%%

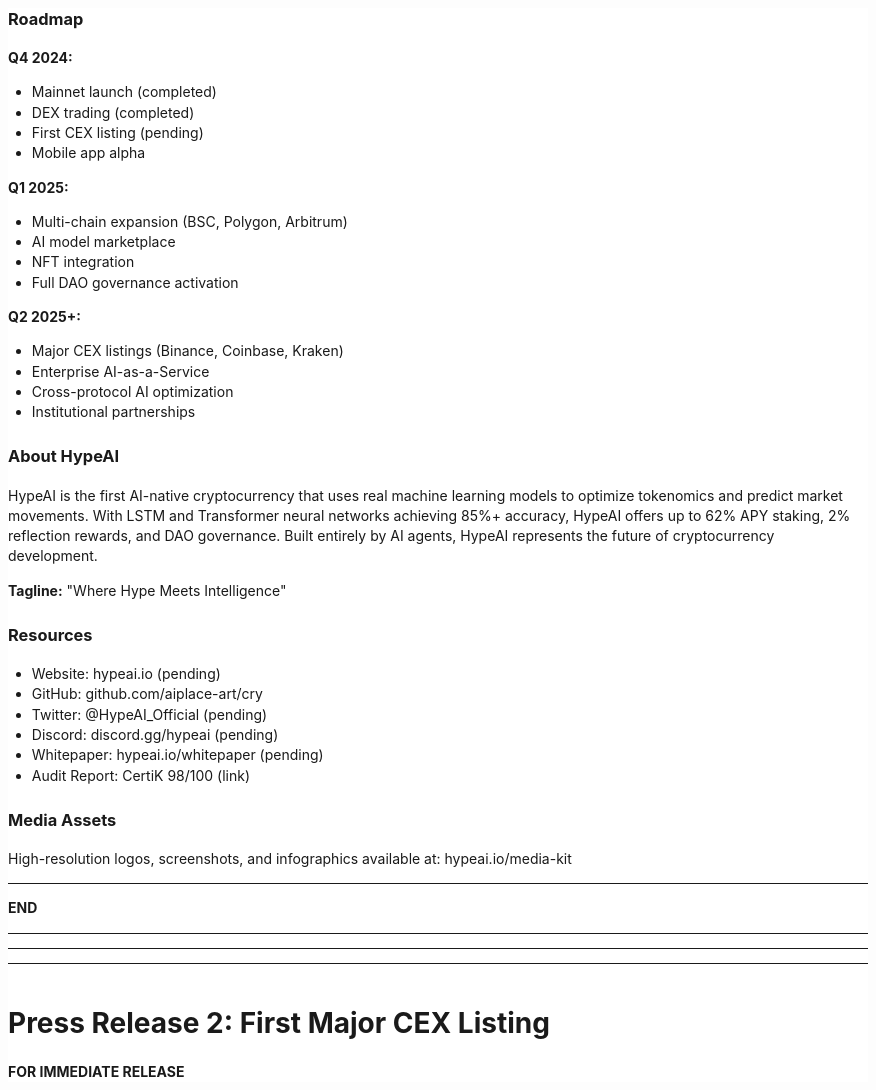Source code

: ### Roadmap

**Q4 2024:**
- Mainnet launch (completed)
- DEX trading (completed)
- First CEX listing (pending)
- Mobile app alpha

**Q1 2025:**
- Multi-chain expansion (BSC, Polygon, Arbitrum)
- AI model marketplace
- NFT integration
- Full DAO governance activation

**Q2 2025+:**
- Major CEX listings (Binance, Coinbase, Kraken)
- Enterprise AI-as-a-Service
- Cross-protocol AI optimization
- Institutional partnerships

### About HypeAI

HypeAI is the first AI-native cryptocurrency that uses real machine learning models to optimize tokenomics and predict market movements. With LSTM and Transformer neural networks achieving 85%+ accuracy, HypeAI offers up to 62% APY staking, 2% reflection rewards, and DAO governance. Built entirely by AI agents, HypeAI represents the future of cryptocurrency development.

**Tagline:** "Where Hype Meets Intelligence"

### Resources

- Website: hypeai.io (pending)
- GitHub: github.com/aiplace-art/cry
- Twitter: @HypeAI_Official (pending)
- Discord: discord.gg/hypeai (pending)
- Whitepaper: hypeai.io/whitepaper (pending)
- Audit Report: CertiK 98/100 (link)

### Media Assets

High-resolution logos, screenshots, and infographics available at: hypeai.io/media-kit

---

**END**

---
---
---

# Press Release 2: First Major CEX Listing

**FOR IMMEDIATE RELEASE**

%%
%%

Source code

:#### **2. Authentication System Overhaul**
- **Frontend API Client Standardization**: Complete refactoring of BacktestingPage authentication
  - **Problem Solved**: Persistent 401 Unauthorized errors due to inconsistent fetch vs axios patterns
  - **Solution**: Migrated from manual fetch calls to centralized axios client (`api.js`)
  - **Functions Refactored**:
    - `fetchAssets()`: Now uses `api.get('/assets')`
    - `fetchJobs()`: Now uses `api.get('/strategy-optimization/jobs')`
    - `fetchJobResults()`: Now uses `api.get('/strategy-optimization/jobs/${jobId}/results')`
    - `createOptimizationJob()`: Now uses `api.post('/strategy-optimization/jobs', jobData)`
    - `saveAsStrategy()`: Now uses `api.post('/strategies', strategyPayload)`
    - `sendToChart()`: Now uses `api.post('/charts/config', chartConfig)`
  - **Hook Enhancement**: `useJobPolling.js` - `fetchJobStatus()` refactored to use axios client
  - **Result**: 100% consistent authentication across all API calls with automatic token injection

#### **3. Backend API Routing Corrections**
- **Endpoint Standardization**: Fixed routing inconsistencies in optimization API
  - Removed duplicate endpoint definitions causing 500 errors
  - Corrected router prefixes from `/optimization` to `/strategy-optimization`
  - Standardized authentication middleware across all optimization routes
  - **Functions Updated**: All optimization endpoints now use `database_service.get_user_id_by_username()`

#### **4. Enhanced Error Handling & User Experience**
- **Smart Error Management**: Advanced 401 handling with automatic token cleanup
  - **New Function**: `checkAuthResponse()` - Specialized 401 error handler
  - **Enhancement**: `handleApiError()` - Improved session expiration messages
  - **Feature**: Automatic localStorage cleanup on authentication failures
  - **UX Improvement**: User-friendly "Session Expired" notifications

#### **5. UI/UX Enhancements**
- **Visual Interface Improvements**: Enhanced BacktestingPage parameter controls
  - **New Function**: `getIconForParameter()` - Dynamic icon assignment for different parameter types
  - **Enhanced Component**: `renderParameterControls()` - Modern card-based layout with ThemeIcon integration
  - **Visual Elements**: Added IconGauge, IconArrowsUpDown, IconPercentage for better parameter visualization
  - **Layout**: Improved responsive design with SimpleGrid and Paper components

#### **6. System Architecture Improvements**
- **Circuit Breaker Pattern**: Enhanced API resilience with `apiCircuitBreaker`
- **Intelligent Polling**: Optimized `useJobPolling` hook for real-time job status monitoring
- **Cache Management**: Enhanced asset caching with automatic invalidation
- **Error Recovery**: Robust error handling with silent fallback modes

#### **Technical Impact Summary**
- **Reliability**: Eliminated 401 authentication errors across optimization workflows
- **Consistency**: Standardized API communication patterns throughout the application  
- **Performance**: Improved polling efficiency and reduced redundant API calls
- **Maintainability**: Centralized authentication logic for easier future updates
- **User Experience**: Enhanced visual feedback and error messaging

%%
%%

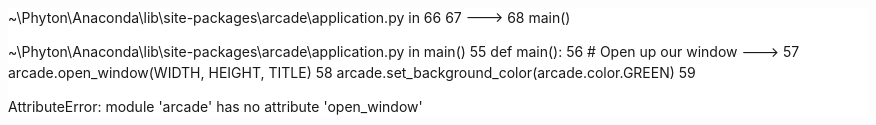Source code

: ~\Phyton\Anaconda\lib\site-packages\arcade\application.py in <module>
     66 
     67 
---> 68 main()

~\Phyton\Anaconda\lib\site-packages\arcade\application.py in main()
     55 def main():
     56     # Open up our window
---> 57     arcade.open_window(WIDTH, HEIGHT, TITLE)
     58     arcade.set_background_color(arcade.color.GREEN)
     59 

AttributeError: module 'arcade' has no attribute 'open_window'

%%

INSTRUCTION –
In the data above, start at the line that has "up our window", stop after the line that has "AttributeError: module 'arcade'", and print every line in between exactly as it stands.

ANSWER SECTION –
     56     # Open up our window
---> 57     arcade.open_window(WIDTH, HEIGHT, TITLE)
     58     arcade.set_background_color(arcade.color.GREEN)
     59 

AttributeError: module 'arcade' has no attribute 'open_window'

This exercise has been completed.